Could you retype the records word for word but without any pictures?

Data listing below:

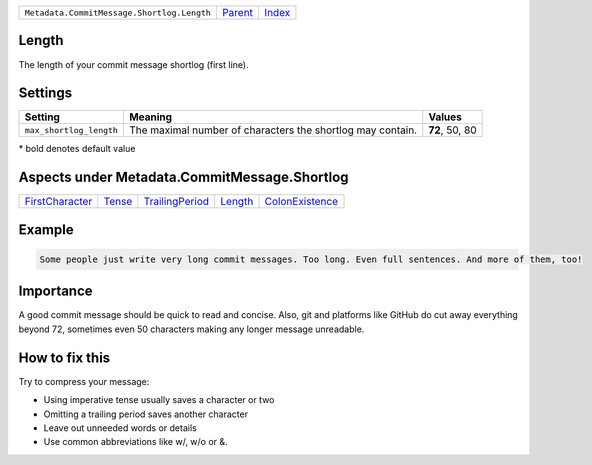 +--------------------------------------------+-----------------+--------------+
| ``Metadata.CommitMessage.Shortlog.Length`` | `Parent <..>`_  | `Index </>`_ |
+--------------------------------------------+-----------------+--------------+

Length
======
The length of your commit message shortlog (first line).

Settings
========

+------------------------+------------------------------------------------------------+------------------------------------------------------------+
| Setting                |  Meaning                                                   |  Values                                                    |
+========================+============================================================+============================================================+
|                        |                                                            |                                                            |
|``max_shortlog_length`` | The maximal number of characters the shortlog may contain. | **72**, 50, 80                                             +
|                        |                                                            |                                                            |
+------------------------+------------------------------------------------------------+------------------------------------------------------------+


\* bold denotes default value

Aspects under Metadata.CommitMessage.Shortlog
==============================================

+---------------------------------------+---------------------+---------------------------------------+-----------------------+---------------------------------------+
| `FirstCharacter <../FirstCharacter>`_ | `Tense <../Tense>`_ | `TrailingPeriod <../TrailingPeriod>`_ | `Length <../Length>`_ | `ColonExistence <../ColonExistence>`_ |
+---------------------------------------+---------------------+---------------------------------------+-----------------------+---------------------------------------+

Example
=======

.. code-block:: English

    Some people just write very long commit messages. Too long. Even full sentences. And more of them, too!


Importance
==========

A good commit message should be quick to read and concise. Also, git
and platforms like GitHub do cut away everything beyond 72, sometimes
even 50 characters making any longer message unreadable.

How to fix this
==========

Try to compress your message:

- Using imperative tense usually saves a character or two
- Omitting a trailing period saves another character
- Leave out unneeded words or details
- Use common abbreviations like w/, w/o or &.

End of Data listing.

## Output below:
 +--------------------------------------------+-----------------+--------------+
| ``Metadata.CommitMessage.Shortlog.Length`` | `Parent <..>`_  | `Index </>`_ |
+--------------------------------------------+-----------------+--------------+

Length
======
The length of your commit message shortlog (first line).

Settings
========

+------------------------+------------------------------------------------------------+------------------------------------------------------------+
| Setting                |  Meaning                                                   |  Values                                                    |
+========================+============================================================+============================================================+
|                        |                                                            |                                                            |
|``max_shortlog_length`` | The maximal number of characters the shortlog may contain. | **72**, 50, 80                                             +
|                        |                                                            |                                                            |
+------------------------+------------------------------------------------------------+------------------------------------------------------------+


\* bold denotes default value

Aspects under Metadata.CommitMessage.Shortlog
==============================================

+---------------------------------------+---------------------+---------------------------------------+-----------------------+---------------------------------------+
| `FirstCharacter <../FirstCharacter>`_ | `Tense <../Tense>`_ | `TrailingPeriod <../TrailingPeriod>`_ | `Length <../Length>`_ | `ColonExistence <../ColonExistence>`_ |
+---------------------------------------+---------------------+---------------------------------------+-----------------------+---------------------------------------+

Example
=======

.. code-block:: English

    Some people just write very long commit messages. Too long. Even full sentences. And more of them, too!


Importance
==========

A good commit message should be quick to read and concise. Also, git
and platforms like GitHub do cut away everything beyond 72, sometimes
even 50 characters making any longer message unreadable.

How to fix this
==========

Try to compress your message:

- Using imperative tense usually saves a character or two
- Omitting a trailing period saves another character
- Leave out unneeded words or details
- Use common abbreviations like w/, w/o or &.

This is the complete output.